23 Haziran 2013 Pazar

Yeni başlayanlar için Portekiz 101





Yeni başlayanlar için serimizin ikinci yazısındayız :)

İtalya'yı okumak için burayı tıkalyalım

Portekiz... Sanırım Avrupada hiç etkileşimimizin olmayan tek ülke. Buna rağmen birçok ortak yanımız var :)
Bakalım nelere dikkat etmek gerekiyor Portekiz'de:

Ben Portekiz'de Porto'da okudum ama nerdeyse tüm Portekiz'i gezdim. Ve bunlar da benim nacizane gözlemlerim:

- Portekiz'e benim gibi İzmir'de yaşayanların gelmesi baya bir çetrefilli. Önce İzmir-İstanbul uçuşu sonra İstanbul-Lizbon sonrada Lizbon-Porto. İlla Lizbon Porto arası uçmanıza gerek yok. Trenle ya da otobüsle de gidebilirsiniz. Arası üç buçuk saat. Küçük bir tavsiye eğer İzmir'de yaşıyorsanız Lufthansa'nın Münih aktarmalı uçuşları var: İzmir-Münih-Lizbon şeklinde bazen daha ucuz olabiliyor aklınızda bulunsun.

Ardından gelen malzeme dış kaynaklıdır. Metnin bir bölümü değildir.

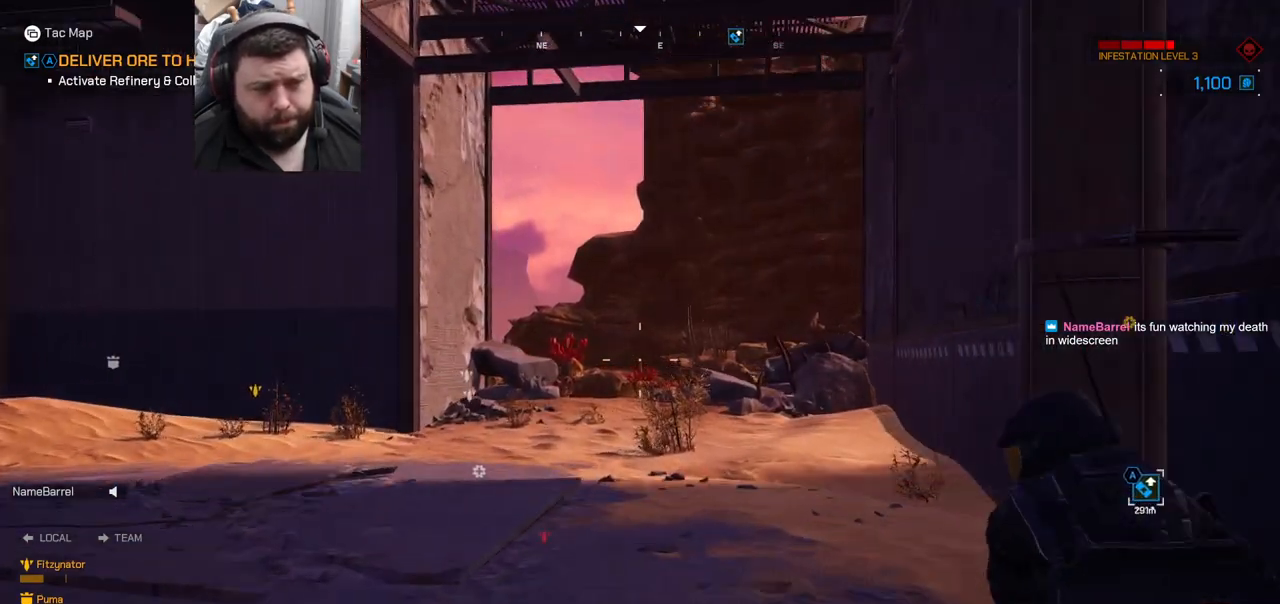
{"buttons": [], "left_stick": "up", "right_stick": "center", "events": []}
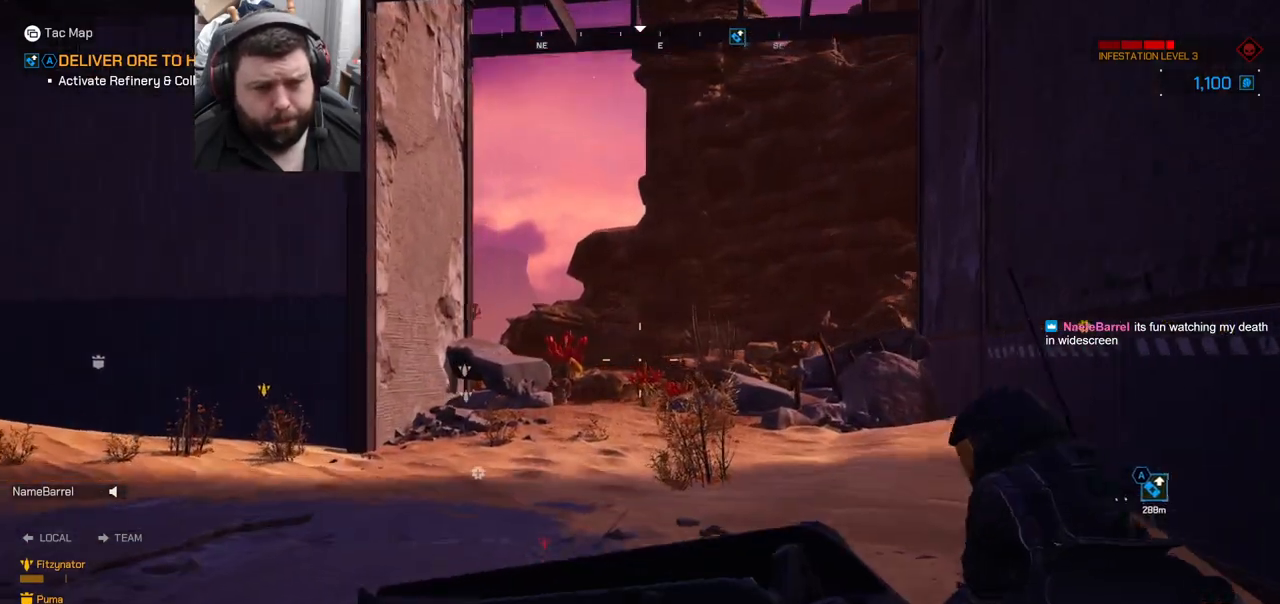
{"buttons": [], "left_stick": "up", "right_stick": "center", "events": []}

-Portekizde ulaşım gerçekten kolay. Trenleri konforlu. Trenler ne yazık ki her yere gitmiyor. Tren comboio demek portekizcede. Sitesi cp yani comboio portugues : http://www.cp.pt
Trenin ulaşamadığı yerde otobüsler var. Ama bizim Türkiye'deki otobüslerden biraz farklı. En büyük şirket Rede Expressos :     http://www.rede-expressos.pt/                           
Eğer ispanya'ya falan gitmek isterseniz alsa, eva, internorte gibi firmalarda var. Otobüslerin farkı benim gözlemlerimce otobüsler pek öyle bir mola vermiyor bizim tr'deki gibi. Yiyecek içecek servisi yok. Bir de herkes kendi yerine oturmuyor :)

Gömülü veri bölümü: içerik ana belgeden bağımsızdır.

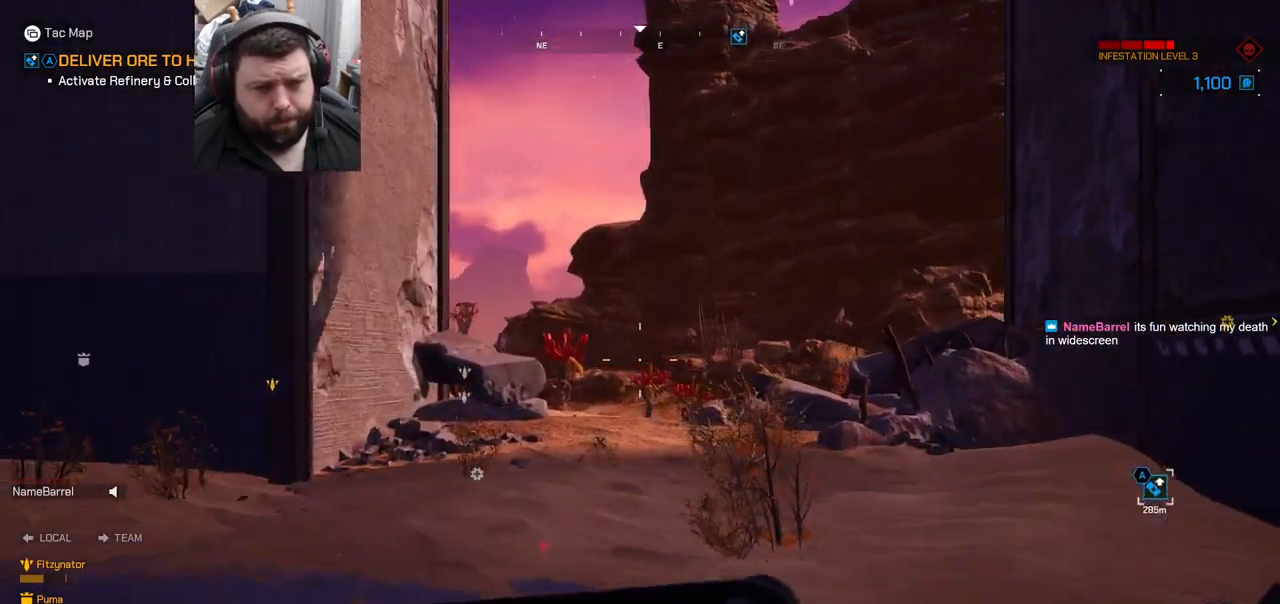
{"buttons": [], "left_stick": "up", "right_stick": "center", "events": []}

- Metro sistemi gayet güzel ve kolay anlaşılır. Metrolara biletsiz binmeyin cezası büyük! Özellikle Porto'da yaşıyacak arkadaşlar. Biletsiz bindiniz diyelim. Binmek gayet kolay çünkü turnike yok. ama bir anda görevli gelip kartınızı kontrol etmek isteyebiliyor. Bazen görevlinin size ulaşması saatler sürerken bazen birden iki kişi gelebiliyorlar. Bir arkadaşım biletini okutmayı unutmuş ceza yedi o yüzden dikkat!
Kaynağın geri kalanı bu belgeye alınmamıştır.